Offer to all 1500 IT experts: Deutsche Bank brings Russian programmers to Berlin

Deutsche Bank worries about a possible brain drain if it loses its Russian programmers in Moscow and St.

Offer to all 1500 IT experts: Deutsche Bank brings Russian programmers to Berlin

Deutsche Bank worries about a possible brain drain if it loses its Russian programmers in Moscow and St. Petersburg. In order to avoid this, the bank offers the approximately 1,500 IT professionals to move to Berlin. Hundreds accept the offer.

Deutsche Bank brings hundreds of programmers from its technology center in Russia to Berlin. Germany's largest financial institution has offered all of the approximately 1,500 employees at its Russian IT center, which is spread across the St. Petersburg and Moscow locations, a job in Germany, the "Handelsblatt" reported, citing insiders. A mid three-digit number of employees have already moved to the bank's new technology center in Berlin.
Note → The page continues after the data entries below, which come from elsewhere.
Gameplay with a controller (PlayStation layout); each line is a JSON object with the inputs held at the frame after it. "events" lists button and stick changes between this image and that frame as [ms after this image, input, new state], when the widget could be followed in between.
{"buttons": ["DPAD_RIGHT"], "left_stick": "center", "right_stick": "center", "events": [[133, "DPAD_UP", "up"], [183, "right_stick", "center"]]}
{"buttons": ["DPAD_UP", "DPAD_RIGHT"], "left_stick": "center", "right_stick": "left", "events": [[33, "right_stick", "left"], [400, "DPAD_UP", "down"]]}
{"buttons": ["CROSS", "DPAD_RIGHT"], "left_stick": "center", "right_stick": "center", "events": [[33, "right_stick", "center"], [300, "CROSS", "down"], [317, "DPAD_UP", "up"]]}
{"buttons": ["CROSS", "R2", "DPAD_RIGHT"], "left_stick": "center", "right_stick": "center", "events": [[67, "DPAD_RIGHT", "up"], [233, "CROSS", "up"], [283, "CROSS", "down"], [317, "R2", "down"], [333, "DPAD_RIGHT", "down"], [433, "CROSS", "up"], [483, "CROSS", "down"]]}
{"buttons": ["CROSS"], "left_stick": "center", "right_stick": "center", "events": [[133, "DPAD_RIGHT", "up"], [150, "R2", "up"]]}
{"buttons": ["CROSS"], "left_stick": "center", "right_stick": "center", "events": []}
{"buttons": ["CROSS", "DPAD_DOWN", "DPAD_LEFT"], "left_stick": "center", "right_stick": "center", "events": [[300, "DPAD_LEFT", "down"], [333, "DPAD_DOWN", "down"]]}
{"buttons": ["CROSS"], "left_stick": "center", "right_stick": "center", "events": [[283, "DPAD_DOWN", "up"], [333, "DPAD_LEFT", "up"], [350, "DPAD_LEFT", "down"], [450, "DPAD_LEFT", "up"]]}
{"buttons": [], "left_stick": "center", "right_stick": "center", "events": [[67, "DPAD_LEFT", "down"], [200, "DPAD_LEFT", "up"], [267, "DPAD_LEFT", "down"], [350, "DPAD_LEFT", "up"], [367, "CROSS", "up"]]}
Deutsche Bank declined to comment on the report when asked.

At the beginning of March, Deutsche Bank announced that it considered the operational risks from a possible closure of the technology center in Russia to be "very limited": "It is only one of the bank's several technology centers worldwide; a failure therefore does not pose a significant risk for the company global business operations." Deutsche Bank operates further IT centers in Bucharest, in the USA and in India.

In the interim report for the first quarter, the DAX group struck a more cautious tone with regard to its technology center in Russia: "We are exposed to the risk that our ability to use these technology resources will be impaired or lost, e.g. due to Western sanctions, state-initiated measures in Russia or management measures." With the relocation of staff that has now been initiated, Deutsche Bank is limiting its risk of losing specialist knowledge if tensions between the EU and Russia over the Russian attack on Ukraine make it impossible to continue operating the technology center in Russia, writes the "Handelsblatt".